Jobs:
A: List every songwriter credited in the article on the Marillion song "He Knows You Know" below.
B: According to the article on the Marillion song "He Knows You Know" below, what was the song's peak position on the UK Singles Chart?
C: Write a continuation of the article on the Marillion song "He Knows You Know" below, starting after its last sentence.

Excerpted passage:
####

Single by Marillion

from the album Script for a Jester's Tear
- B-side: "Charting the Single"
- Released: 31 January 1983 (UK)
- Recorded: Marquee Studios, London
- Length: 3:30 (7"); 5:05 (12"); 5:24 (album)
- Label: EMI
- Songwriters: Derek Dick, Steve Rothery, Peter Trewavas, Michael Pointer, Mark Kelly, Diz Minnitt & Brian Jelliman
- Producer: Nick Tauber

Marillion singles chronology
| "Market Square Heroes" (1982) | "He Knows You Know" (1983) | "Garden Party" (1983) |

Audio sample
- He Knows You Knowfile; help;

= He Knows You Know =

1983 single by Marillion

"He Knows You Know" is a song by the British neo-prog band Marillion. It was their second single, with "Charting the Single" as the B-side. It was released from their first album, Script for a Jester's Tear, and peaked at number 35 on the UK Singles Chart. The song's theme is drug abuse, and alludes particularly to intravenous drug use. In concert, lead vocalist Fish would often introduce it as "The Drug Song" and state that it was inspired by drug use while he was working at the Job/Benefits centre in Aylesbury.

####

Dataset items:

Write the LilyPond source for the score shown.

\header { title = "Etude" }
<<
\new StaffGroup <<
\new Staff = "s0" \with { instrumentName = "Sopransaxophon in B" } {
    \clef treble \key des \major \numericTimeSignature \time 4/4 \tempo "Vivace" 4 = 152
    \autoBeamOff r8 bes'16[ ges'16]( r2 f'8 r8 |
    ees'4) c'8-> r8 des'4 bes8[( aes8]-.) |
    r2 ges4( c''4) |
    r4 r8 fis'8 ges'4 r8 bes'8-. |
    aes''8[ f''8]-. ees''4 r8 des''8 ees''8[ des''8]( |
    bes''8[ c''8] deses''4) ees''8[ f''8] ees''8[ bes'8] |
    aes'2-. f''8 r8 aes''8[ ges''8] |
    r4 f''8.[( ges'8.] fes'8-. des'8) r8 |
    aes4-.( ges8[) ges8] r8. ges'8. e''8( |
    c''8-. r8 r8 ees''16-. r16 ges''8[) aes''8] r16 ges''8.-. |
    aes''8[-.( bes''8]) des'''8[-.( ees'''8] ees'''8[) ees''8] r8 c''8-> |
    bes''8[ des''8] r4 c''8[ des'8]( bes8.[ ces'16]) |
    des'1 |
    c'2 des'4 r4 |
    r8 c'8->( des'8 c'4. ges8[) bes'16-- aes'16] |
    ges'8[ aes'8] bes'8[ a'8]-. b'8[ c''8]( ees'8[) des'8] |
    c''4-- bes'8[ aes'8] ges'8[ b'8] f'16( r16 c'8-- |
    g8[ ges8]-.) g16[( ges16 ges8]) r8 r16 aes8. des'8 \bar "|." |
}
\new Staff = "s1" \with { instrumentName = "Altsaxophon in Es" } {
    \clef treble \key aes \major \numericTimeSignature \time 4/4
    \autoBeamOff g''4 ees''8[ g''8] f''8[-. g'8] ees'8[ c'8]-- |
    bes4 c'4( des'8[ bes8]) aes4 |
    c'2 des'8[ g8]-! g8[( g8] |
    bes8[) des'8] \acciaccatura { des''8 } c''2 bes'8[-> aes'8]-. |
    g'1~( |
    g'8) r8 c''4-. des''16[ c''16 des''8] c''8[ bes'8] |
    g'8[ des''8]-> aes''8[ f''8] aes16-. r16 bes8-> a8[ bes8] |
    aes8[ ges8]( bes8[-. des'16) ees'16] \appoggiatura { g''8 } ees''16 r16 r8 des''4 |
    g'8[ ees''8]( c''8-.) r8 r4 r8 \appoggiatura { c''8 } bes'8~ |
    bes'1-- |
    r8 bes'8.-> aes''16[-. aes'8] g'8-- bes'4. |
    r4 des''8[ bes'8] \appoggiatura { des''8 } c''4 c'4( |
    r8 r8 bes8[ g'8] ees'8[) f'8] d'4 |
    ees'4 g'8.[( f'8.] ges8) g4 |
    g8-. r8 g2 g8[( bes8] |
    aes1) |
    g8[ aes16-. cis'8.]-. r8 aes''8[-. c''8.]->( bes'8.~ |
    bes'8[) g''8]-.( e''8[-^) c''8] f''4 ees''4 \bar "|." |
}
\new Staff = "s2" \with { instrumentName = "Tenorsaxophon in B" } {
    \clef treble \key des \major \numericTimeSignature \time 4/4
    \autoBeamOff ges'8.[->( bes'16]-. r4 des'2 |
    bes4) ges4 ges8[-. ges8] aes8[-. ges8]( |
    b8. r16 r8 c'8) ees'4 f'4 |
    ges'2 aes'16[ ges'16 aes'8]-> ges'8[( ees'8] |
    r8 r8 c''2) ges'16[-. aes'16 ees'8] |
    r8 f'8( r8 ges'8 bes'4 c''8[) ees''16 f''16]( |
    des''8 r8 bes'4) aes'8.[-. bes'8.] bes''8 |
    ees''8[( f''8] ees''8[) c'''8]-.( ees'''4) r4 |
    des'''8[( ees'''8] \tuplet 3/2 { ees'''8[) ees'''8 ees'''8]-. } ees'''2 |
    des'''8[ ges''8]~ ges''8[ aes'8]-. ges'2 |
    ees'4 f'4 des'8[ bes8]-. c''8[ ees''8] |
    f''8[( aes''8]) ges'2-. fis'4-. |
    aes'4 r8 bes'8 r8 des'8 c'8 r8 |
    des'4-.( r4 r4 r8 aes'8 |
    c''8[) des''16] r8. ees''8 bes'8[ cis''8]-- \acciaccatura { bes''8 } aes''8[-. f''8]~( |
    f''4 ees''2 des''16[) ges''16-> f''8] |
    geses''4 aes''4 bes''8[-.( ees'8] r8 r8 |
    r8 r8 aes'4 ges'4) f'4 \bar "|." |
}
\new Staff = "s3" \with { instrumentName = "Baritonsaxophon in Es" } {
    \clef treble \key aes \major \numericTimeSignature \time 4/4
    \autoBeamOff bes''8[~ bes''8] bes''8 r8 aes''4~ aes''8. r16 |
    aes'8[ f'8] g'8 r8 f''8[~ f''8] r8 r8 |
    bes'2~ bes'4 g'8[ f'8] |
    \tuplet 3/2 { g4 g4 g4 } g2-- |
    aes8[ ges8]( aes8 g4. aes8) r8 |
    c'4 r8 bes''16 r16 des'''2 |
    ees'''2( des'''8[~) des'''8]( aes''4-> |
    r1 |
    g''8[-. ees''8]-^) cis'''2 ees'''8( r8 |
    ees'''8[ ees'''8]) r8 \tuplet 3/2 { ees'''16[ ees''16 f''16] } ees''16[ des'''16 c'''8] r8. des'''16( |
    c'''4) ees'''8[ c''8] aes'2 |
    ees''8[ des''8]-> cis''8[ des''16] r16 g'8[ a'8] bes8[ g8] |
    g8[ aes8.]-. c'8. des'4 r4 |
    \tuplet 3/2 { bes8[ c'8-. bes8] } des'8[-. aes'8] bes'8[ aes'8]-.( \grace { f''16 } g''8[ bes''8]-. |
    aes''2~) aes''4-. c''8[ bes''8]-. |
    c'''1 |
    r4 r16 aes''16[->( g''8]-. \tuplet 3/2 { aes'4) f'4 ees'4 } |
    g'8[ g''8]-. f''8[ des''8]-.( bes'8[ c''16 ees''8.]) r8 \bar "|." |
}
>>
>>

####

Outputs for the tasks:
A: Derek Dick, Steve Rothery, Peter Trewavas, Michael Pointer, Mark Kelly, Diz Minnitt, Brian Jelliman

B: Number 35.

C:
As with all Marillion songs during this period, the lyrics were written by Fish. The music video for this song features Fish struggling in a straitjacket having visions of a Jackson's chameleon as featured on the album artwork of Marillion's first three albums.

"He Knows You Know" is the only 12-inch single from Marillion's first three albums that was never produced as a picture disc. The song was supposed to be performed live on Top of the Pops in 1983, but as Fish explains during the concert recorded for Recital of the Script, this never happened. However, a live version was later recorded for the BBC Oxford Road Show.

A CD replica of the single was also part of a collectors' box-set released in July 2000, which contained Marillion's first twelve singles and was re-issued as a 3-CD set in 2009 (see The Singles '82-'88).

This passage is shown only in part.